[Stored entries]
------
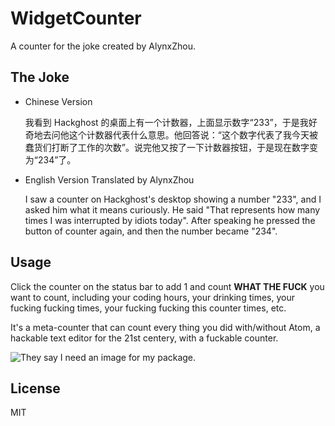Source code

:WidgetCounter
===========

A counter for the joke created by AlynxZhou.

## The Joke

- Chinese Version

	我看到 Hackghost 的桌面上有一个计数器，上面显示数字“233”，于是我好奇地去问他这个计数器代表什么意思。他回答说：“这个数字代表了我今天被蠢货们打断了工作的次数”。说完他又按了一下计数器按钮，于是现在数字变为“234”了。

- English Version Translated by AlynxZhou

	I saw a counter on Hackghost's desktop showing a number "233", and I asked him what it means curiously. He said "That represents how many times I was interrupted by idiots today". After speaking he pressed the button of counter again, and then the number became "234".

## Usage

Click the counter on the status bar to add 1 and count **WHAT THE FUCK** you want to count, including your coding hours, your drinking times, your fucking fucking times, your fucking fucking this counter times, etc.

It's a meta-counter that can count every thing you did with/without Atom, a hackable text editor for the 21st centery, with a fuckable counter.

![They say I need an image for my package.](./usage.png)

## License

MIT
------
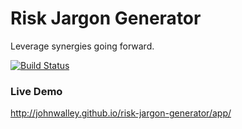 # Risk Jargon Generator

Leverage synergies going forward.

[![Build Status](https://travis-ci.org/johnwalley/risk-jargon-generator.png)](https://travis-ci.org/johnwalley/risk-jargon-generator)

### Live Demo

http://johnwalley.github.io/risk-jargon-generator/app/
------
** To do **
What is asked for is an exact copy of the lines above from the one containing "## The Joke" through the one containing "- English Version Translated by AlynxZhou", and only those.

** Answer to the problem **
## The Joke

- Chinese Version

	我看到 Hackghost 的桌面上有一个计数器，上面显示数字“233”，于是我好奇地去问他这个计数器代表什么意思。他回答说：“这个数字代表了我今天被蠢货们打断了工作的次数”。说完他又按了一下计数器按钮，于是现在数字变为“234”了。

- English Version Translated by AlynxZhou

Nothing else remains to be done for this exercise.